Here’s why Penn State’s ‘boneheaded’ FG attempt was the turning point in Citrus Bowl loss

Here’s why Penn State’s ‘boneheaded’ FG attempt was the turning point in Citrus Bowl loss

Immediately, minutes following every Penn State game, we’ll take a closer look at the turning point to each game. You can find our more in-depth stories after speaking with coaches and players on

Penn State QB Trace McSorley nearly watched his legend grow to unimaginable Happy Valley heights Tuesday.

That is, until the Citrus Bowl’s turning point — until a questionable coaching decision led to a 27-24 loss against Kentucky in Orlando, Fla.

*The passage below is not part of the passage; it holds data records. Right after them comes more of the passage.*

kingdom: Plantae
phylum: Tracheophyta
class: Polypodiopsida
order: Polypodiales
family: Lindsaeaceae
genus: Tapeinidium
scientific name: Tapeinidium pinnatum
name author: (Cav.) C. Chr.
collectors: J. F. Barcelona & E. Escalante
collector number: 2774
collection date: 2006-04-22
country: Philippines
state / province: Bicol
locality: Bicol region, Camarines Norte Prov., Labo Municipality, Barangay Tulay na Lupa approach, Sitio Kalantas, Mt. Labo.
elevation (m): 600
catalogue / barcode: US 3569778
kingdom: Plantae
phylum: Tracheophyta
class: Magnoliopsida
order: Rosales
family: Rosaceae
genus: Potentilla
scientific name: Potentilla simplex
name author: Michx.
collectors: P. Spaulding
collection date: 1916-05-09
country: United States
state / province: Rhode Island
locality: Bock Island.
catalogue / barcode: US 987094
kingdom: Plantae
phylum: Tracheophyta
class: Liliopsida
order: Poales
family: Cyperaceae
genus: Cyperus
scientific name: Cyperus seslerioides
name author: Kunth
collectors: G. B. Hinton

We’ll set it up in a moment. But, for now, let’s look at the background: McSorley suffered a leg injury and missed the start of the second half. At the time, Penn State told reporters he was out for the rest of the game with a broken foot.

Except he wasn’t. Somehow, some way, McSorley came back one series later — puzzling fans, reporters and TV viewers alike. Suddenly, Penn State’s 20-point deficit gave way to a 27-21 score. He was on fire. It looked as if the Nittany Lions were about to complete the unlikely comeback — that is, of course, until Penn State took the ball out of McSorley’s hands. Again. (Feel free to call it “Fourth-and-5, Part II.”)

OK, let’s set it up: Trailing 27-21, Penn State found itself on the Kentucky 14 with about 4:15 left in the game. On fourth-and-7, Penn State opted to attempt a field goal. Stop right there — that was the turning point.

The Nittany Lions still had three timeouts left. Even if they went for it and failed to convert, they’d still trail by a single score and could get the ball back — much like they’d have to do even if they made the field goal.

Well, even if you didn’t watch the game, you can probably see where this is going. Penn State took the ball out of the red-hot hands of McSorley, lined up for a field goal and made it to cut the deficit to 27-24. The problem? Kentucky got two first downs and essentially ran out the rest of the clock. (Penn State got the ball deep in its own territory with a single second remaining.)

It’s the first time all season we’ve highlighted a play-calling decision — which worked! — as the turning point. Mathematically, settling for the field goal was a flat-out silly call. And it ruined what could have been the exclamation mark on a memorable career by McSorley.

The Penn State quarterback deserves a lot of credit for leaving his all out on the field. But, just like it was against Ohio State, you have to wonder “what might have been.”

McSorley deserved better. So did fans. The turning point wasn’t all the special-teams miscues — although they certainly contributed heavily toward the loss — and it wasn’t McSorley’s third-quarter interception.

It was the boneheaded call to attempt a field goal 14 yards shy of the end zone. It was as if Penn State simply took a knee on play-calling.